Sharing a credit card can make it easier to manage shared expenses or to give another person access to a spending method. With a joint credit card, both people can make charges to the credit card, and the card's history is included on both people's credit reports. Both people are also equally liable for credit card payments, no matter who made the purchases. When the payments become delinquent, the credit card issuer can go after either cardholder for payment.
If you're thinking about getting a joint credit card with a partner, spouse, or child, knowing the pros and cons will help you decide whether it's a good idea.
- Discuss the pros and cons of having a joint credit card before applying.
- Joint credit cards can be convenient, help out the partner with weaker credit, and make family finances easier to manage.
- However, delinquencies or any other misuse could hurt both people's credit.
- Make sure both people understand the effect a breakup could have on any outstanding credit card balance and your credit history.
Advantages of Joint Credit Cards
Having a joint credit card is beneficial for managing shared expenses, lowering the individual cost of credit, and maximizing rewards.
You share a bill. When you and the other person, your spouse, for example, have one rent, one electricity bill, one cell phone bill, it seems only natural to share a credit card bill. Having one less bill to pay can let you make the most of your income. Plus, when it's time to pay off your debt, you'll have an easier time deciding which card to pay back first.
The other person can achieve better credit. Adding a spouse or family member with bad credit to your credit card can help them get better credit. A spouse with bad credit or thin credit may have trouble getting approved for a credit card on their own. However, having a joint credit card will only benefit both people if the credit card is managed right. That is, the bill is paid on time and the balance is kept low.
One person may qualify for better terms where they otherwise wouldn't. Being added as a joint user might be the only way to get your spouse a credit card, or to get a low-interest rate. This is especially true if one spouse has a bad credit score.
You can share the cost. For credit cards that have an annual fee, sharing a credit card gives you the opportunity to enjoy the perks while splitting the fee. Otherwise, you'd each have to pay separate annual fees, assuming you had the same credit card, increasing the overall cost of credit for your household.
You can earn more rewards. Two people sharing a rewards credit card means double the spending and double the rewards earned. This can be especially beneficial if you're trying to earn a sign-up bonus or max out first-year bonus rewards.
Some credit card issuers no longer offer joint credit cards. Adding an authorized user is an alternative for sharing a credit card.
Disadvantages of Having a Joint Credit Card
There is a downside to having a joint credit card that can't be ignored.
Both people are legally responsible for making the payments. That means the credit card issuer can take legal action against you for charges you might not have made to the credit card. You could even be sued and have your wages garnished if the credit card payment becomes delinquent.

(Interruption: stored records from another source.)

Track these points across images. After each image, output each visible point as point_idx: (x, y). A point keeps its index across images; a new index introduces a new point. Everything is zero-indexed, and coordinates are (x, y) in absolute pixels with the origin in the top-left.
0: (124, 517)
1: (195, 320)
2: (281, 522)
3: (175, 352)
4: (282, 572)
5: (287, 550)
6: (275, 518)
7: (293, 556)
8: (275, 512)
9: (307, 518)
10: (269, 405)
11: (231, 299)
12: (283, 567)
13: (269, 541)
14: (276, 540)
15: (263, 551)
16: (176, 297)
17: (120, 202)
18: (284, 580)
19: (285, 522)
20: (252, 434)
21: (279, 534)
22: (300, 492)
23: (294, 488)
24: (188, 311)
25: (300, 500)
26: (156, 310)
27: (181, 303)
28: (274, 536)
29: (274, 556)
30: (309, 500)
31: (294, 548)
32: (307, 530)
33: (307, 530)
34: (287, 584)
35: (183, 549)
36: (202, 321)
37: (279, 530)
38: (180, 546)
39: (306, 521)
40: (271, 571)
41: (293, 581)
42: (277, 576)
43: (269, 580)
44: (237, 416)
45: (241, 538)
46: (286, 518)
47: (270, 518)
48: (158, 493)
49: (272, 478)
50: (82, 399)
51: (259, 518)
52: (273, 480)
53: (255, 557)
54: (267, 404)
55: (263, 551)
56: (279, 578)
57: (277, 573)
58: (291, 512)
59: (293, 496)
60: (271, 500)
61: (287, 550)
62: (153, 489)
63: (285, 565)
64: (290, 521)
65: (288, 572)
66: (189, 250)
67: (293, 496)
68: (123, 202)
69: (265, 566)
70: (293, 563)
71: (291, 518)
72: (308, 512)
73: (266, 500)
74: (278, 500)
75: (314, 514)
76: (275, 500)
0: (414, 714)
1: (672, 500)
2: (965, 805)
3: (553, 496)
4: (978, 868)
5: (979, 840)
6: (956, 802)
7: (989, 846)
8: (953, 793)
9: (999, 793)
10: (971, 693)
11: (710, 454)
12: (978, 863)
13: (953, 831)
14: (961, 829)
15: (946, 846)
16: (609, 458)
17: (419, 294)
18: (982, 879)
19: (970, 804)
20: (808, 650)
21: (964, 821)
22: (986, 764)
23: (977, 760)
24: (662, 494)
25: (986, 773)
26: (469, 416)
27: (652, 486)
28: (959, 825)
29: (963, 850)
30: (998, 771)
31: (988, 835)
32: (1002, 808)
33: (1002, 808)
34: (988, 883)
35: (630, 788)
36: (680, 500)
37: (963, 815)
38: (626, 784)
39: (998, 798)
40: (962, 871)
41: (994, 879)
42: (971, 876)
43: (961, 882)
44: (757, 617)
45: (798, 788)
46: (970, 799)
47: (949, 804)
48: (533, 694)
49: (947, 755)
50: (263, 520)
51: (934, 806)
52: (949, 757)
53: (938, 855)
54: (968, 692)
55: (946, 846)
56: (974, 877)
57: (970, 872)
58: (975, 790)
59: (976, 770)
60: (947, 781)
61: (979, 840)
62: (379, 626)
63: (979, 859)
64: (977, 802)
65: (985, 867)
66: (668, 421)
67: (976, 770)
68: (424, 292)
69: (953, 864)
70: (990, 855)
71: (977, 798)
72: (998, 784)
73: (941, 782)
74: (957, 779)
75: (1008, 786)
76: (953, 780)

By comparison, authorized users aren't legally responsible for purchases made on the credit card, even if they made the purchases.
Credit card disagreements could cause relationship problems. Sharing a credit card could lead to arguments about each other's spending or payment habits. It's helpful to talk through the semantics of sharing a credit card so you're following the same rules? How much you can each spend? How often will you pay the balance? Will you pay in full?

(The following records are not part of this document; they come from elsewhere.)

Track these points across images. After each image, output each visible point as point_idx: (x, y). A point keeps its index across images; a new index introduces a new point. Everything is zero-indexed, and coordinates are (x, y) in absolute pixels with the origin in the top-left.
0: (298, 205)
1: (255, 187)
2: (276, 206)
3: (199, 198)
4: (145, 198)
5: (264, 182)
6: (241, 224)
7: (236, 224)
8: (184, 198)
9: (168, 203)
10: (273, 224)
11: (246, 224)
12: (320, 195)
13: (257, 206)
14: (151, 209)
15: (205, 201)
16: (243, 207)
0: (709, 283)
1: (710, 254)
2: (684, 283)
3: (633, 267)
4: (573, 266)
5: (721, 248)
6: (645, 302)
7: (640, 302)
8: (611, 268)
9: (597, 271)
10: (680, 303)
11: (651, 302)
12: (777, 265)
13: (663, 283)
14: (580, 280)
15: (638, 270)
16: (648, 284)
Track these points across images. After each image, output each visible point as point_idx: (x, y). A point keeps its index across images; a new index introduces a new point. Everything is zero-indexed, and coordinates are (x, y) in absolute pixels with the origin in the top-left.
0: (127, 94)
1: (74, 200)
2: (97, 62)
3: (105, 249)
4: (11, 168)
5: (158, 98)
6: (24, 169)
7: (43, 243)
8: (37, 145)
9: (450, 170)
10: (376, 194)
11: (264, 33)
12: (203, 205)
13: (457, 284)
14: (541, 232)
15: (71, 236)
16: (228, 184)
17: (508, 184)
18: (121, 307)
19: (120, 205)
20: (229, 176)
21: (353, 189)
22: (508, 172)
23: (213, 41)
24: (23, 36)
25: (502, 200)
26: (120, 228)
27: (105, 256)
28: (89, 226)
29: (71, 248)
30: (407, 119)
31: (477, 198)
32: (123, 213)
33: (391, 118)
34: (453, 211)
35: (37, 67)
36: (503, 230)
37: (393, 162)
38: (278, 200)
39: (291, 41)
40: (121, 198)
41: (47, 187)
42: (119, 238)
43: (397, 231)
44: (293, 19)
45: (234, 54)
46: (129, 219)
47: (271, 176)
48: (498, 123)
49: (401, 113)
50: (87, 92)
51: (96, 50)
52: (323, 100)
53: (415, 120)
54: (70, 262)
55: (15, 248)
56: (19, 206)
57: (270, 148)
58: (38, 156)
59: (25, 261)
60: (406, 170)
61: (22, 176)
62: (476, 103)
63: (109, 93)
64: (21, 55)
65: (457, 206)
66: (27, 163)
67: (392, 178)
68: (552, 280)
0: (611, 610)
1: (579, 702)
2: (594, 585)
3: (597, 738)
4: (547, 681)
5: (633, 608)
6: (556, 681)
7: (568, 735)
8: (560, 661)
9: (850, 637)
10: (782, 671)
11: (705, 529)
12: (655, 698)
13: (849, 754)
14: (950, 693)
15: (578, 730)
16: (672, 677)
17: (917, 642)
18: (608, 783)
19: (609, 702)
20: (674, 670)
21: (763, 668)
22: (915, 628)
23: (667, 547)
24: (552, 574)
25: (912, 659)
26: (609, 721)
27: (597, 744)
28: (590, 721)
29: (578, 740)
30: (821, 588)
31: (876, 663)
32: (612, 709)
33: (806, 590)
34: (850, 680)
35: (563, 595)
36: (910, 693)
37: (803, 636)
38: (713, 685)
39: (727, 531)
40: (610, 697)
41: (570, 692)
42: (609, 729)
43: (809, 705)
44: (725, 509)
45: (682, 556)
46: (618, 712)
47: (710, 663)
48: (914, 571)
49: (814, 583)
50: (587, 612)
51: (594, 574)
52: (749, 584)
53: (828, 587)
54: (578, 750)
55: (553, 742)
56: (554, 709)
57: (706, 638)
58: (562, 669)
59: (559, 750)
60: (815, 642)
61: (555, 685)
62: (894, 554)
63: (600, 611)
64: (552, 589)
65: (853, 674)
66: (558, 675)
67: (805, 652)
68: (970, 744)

Breakups or divorce make it hard to manage the credit card. No matter what a divorce decree says, the credit card issuer holds you to the original credit card agreement. So if your ex-spouse isn't paying his or her share of the credit card bills, your credit can still be affected. It's even harder to manage the credit card bill if you sever ties with someone you were dating or even a friend or family member.
One person could use the credit card to hurt the other. It sounds childish, but it happens, often after a breakup. One cardholder could go on a revenge spending splurge, leaving the other cardholder with the bill. If the revenge-seeker already has bad credit, she (or he) has nothing to lose from a maxed-out credit card or a few more late payments.
Late payments hurt both people's credit scores. Since joint credit cards are reported to both individual's credit reports, sharing a credit card can make it tough to shield one person's credit from financial troubles.
Should You Share a Credit Card?
In some cases, it's wiser to keep separate credit cards. Before you make the decision to get a joint credit card, evaluate your reasons for sharing a credit card. Is it to better manage shared finances in a serious relationship? Or is it to monitor and control the other person's spending?